**ABOUT THIS EXERCISE:** Examine the records below. Report how many of their lines contain the word "Restaurante", with no other content.

**DATA PROVIDED:**
============

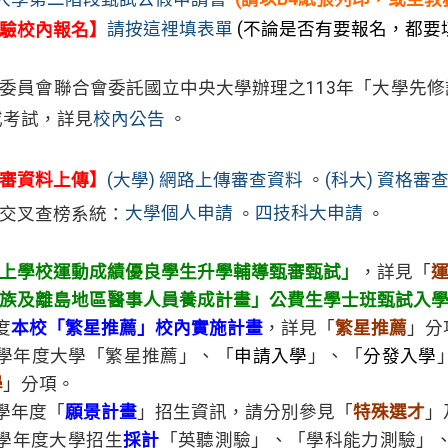
驗校內報名】
請按這裡填表單
(不論是否有要報名，都要填
委員會聯合會委託國立中央大學辦理之113年「大學先
或考試，詳見
校內公告
。
+
審資料上傳】
(大學) 網路上傳審查資料
。
(科大) 資格
交叉查榜系統：
大學個人申請
。
四技科大申請
。
上學校運動成績優良學生升學輔導甄審甄試」
，詳見「
族及離島地區醫事人員養成計畫」公費生學士班甄試入
度
本校「繁星推薦」校內實施計畫
，詳見「
繁星推薦
」分
3學年度大學「繁星推薦」、「
申請入學
」、「
分發入學
學
」分項。
3學年度「
願景計畫
」招生資訊，請分別參見「
特殊選才
」
3學年度大學招生
採計
「英聽測驗」、「學科能力測驗」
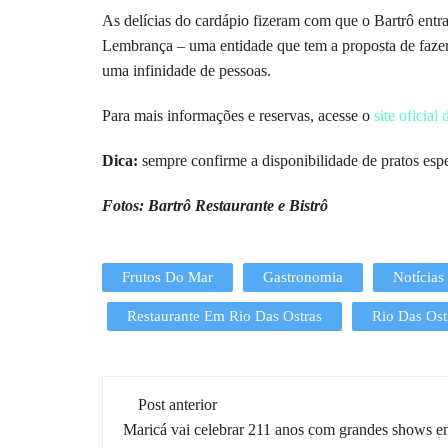
As delícias do cardápio fizeram com que o Bartrô entr
Lembrança – uma entidade que tem a proposta de fazer
uma infinidade de pessoas.
Para mais informações e reservas, acesse o
site oficial
Dica:
sempre confirme a disponibilidade de pratos espec
Fotos: Bartrô Restaurante e Bistrô
Frutos Do Mar
Gastronomia
Notícias
Restaurante Em Rio Das Ostras
Rio Das Ost
Post anterior
Maricá vai celebrar 211 anos com grandes shows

============

**EXPECTED ANSWER:** 2